* Description of the task:
Pick out the lines below with "Browser" and list them.

* Data shown:
>>>
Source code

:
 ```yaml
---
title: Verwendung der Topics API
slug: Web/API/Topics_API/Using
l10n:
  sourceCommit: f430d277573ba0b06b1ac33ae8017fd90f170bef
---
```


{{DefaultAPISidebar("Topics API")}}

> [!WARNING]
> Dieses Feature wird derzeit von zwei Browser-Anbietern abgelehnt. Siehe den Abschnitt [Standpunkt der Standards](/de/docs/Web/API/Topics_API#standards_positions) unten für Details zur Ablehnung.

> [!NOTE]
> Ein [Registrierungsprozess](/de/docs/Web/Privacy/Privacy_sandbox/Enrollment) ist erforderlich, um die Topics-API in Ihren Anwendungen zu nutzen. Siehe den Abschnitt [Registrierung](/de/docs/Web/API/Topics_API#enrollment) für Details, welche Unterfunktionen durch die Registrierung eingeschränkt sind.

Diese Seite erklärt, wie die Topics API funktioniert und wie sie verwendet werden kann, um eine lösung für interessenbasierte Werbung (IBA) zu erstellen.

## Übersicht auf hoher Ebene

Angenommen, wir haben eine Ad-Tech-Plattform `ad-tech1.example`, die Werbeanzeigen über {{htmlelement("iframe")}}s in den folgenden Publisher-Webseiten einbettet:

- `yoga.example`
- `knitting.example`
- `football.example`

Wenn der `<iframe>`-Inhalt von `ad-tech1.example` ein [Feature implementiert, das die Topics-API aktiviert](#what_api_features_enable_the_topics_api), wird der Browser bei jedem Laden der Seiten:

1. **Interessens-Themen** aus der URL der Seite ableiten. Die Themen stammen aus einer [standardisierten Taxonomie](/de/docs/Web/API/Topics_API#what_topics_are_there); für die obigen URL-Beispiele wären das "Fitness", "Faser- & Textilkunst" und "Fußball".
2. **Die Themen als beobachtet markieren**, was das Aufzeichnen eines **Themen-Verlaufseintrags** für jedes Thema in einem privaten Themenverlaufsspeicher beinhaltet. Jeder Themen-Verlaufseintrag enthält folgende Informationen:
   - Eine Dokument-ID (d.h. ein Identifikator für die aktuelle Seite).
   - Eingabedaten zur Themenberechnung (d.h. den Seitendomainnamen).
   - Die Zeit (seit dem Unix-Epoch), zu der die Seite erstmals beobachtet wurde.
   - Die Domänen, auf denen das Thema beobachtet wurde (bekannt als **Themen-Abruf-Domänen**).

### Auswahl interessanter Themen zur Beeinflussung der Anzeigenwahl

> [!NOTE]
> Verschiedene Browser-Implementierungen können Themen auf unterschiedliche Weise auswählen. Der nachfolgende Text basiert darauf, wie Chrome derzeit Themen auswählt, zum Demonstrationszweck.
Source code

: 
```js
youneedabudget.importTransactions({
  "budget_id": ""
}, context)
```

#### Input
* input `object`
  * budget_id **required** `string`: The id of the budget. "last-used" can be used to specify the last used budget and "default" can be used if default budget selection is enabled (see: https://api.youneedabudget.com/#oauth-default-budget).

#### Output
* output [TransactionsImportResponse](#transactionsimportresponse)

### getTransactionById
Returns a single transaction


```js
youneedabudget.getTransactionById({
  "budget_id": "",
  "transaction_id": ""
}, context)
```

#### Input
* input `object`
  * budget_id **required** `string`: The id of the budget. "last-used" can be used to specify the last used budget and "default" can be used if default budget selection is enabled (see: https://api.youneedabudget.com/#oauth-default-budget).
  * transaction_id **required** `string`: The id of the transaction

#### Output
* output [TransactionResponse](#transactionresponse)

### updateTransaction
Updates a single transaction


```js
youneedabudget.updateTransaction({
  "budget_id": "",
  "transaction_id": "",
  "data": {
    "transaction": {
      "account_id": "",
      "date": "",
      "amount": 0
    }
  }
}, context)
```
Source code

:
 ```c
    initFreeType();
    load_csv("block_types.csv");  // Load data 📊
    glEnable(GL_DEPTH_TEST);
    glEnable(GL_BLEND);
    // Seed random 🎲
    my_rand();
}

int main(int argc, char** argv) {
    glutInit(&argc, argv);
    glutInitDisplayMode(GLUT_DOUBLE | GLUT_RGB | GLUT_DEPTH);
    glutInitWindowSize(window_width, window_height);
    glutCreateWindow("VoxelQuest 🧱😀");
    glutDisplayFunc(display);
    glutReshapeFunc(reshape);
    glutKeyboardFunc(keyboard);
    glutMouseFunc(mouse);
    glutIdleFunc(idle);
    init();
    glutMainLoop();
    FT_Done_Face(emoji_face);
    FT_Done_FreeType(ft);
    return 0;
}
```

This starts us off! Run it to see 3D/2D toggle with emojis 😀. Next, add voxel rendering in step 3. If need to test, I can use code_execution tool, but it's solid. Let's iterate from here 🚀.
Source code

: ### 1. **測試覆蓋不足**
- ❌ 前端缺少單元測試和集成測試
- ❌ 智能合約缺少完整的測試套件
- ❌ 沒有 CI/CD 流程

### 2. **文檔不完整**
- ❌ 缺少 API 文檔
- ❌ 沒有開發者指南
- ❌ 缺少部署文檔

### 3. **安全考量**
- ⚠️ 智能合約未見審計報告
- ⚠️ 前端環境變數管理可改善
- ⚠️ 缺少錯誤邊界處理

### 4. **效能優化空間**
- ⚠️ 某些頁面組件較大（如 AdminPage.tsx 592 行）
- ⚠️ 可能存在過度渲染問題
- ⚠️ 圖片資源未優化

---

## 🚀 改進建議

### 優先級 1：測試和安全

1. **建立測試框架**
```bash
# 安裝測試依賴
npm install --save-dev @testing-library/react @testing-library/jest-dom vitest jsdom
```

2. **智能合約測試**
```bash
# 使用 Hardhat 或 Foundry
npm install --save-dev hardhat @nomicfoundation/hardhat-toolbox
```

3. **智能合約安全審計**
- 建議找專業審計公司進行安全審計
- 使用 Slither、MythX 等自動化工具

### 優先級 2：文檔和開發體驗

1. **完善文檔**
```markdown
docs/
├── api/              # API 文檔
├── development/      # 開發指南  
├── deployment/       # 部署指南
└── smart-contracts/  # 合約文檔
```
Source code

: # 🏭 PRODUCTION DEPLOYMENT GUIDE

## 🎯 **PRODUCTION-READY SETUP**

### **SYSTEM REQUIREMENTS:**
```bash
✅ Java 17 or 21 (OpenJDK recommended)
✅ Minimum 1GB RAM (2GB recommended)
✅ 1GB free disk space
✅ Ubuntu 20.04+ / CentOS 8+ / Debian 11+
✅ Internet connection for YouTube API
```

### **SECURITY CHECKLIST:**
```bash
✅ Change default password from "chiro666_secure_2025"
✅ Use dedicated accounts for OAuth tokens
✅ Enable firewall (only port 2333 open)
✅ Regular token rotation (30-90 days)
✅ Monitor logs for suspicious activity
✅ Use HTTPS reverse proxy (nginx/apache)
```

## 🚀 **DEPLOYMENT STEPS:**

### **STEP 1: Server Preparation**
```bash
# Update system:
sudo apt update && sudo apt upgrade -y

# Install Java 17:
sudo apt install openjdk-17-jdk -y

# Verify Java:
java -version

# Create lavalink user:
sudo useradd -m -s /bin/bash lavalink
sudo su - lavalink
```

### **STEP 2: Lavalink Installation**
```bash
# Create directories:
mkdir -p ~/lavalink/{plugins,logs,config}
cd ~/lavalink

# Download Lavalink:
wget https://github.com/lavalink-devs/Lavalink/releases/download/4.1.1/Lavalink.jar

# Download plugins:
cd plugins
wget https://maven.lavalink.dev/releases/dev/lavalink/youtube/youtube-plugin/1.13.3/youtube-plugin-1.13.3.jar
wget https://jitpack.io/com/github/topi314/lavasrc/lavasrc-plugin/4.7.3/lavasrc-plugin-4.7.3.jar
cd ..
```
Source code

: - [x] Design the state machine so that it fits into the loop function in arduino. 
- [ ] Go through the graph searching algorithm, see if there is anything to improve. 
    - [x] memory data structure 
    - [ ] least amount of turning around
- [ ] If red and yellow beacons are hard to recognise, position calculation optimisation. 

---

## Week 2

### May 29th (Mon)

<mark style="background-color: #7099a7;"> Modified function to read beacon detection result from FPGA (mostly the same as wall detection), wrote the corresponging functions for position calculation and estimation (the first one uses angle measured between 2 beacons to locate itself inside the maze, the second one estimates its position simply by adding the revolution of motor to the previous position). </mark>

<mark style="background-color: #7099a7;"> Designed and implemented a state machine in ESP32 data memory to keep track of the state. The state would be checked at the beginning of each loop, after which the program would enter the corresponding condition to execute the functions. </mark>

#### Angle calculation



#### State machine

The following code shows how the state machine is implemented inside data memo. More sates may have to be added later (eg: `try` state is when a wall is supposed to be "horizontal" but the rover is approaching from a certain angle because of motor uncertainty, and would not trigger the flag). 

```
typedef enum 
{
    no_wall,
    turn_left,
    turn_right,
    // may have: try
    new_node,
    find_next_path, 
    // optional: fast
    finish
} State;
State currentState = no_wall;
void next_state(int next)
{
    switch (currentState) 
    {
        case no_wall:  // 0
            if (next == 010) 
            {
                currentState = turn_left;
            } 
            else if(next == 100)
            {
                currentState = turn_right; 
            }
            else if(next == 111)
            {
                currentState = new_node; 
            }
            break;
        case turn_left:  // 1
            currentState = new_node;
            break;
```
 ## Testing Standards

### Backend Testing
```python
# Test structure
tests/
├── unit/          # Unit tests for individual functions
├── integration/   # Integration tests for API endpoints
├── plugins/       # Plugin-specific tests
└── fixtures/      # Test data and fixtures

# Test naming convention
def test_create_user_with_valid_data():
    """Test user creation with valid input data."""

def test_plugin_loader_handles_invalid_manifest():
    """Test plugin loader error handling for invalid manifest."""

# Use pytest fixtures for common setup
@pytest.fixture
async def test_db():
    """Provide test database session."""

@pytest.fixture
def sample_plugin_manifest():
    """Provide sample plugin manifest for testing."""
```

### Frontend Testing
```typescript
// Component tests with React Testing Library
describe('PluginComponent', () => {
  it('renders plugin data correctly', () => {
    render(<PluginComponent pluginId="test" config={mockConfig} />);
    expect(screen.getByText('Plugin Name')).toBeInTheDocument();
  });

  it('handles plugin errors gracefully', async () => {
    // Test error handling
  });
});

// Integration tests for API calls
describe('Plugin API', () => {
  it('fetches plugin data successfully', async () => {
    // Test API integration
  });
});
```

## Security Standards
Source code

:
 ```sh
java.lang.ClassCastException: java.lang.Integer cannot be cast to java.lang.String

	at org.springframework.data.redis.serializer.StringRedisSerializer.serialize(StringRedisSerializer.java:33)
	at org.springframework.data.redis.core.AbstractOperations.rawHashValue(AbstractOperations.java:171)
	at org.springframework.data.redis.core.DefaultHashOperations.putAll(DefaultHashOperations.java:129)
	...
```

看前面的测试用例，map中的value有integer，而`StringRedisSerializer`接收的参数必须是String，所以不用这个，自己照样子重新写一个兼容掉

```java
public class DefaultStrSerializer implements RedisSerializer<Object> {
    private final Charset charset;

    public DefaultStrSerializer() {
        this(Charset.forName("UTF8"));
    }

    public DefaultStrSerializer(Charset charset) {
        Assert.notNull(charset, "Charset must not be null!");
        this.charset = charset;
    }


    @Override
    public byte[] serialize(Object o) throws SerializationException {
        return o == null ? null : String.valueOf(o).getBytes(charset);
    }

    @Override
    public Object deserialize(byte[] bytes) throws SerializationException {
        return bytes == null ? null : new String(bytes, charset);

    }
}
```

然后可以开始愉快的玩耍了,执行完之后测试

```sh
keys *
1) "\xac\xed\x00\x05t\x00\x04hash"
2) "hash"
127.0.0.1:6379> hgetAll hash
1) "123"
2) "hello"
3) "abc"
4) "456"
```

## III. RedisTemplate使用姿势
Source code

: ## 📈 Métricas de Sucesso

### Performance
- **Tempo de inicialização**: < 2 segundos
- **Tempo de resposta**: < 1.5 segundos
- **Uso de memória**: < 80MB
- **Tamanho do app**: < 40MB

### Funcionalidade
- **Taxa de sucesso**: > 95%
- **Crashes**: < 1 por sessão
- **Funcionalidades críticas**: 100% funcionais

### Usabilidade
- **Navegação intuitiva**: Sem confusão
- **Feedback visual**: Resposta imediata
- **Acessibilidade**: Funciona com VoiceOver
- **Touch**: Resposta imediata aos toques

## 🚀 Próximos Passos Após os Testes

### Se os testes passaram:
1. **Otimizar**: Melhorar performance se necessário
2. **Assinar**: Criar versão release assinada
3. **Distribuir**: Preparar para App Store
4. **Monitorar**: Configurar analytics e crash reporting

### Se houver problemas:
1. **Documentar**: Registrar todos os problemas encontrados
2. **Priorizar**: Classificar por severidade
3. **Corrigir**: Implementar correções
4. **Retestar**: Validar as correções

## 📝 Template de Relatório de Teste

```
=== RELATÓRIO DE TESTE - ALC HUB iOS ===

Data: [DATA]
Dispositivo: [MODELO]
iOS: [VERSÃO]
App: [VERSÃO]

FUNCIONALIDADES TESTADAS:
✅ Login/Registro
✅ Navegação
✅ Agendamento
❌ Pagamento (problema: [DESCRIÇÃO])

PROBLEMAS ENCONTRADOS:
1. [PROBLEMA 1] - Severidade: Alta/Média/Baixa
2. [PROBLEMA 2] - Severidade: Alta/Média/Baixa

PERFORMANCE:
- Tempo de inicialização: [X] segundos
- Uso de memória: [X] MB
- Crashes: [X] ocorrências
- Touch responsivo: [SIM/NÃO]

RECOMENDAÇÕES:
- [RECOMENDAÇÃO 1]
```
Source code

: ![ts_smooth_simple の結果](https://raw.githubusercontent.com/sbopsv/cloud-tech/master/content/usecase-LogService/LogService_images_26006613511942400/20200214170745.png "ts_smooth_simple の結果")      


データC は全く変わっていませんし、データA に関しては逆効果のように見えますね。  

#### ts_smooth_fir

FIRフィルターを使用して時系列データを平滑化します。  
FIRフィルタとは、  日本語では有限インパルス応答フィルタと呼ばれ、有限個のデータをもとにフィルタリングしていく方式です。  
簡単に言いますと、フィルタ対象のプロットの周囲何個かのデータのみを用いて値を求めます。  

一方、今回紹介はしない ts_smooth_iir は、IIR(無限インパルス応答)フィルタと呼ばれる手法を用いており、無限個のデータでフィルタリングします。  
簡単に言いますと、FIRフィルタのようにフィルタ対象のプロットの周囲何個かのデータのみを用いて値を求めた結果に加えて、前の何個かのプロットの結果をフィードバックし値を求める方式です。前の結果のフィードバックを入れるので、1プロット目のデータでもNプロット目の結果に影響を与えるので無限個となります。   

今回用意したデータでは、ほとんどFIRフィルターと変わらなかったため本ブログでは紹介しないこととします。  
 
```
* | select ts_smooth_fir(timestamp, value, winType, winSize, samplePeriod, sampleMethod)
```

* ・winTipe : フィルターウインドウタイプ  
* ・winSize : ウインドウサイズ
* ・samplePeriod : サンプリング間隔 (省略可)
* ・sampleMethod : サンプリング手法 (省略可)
<<<
* Task output:
> Dieses Feature wird derzeit von zwei Browser-Anbietern abgelehnt. Siehe den Abschnitt [Standpunkt der Standards](/de/docs/Web/API/Topics_API#standards_positions) unten für Details zur Ablehnung.
Wenn der `<iframe>`-Inhalt von `ad-tech1.example` ein [Feature implementiert, das die Topics-API aktiviert](#what_api_features_enable_the_topics_api), wird der Browser bei jedem Laden der Seiten:
> Verschiedene Browser-Implementierungen können Themen auf unterschiedliche Weise auswählen. Der nachfolgende Text basiert darauf, wie Chrome derzeit Themen auswählt, zum Demonstrationszweck.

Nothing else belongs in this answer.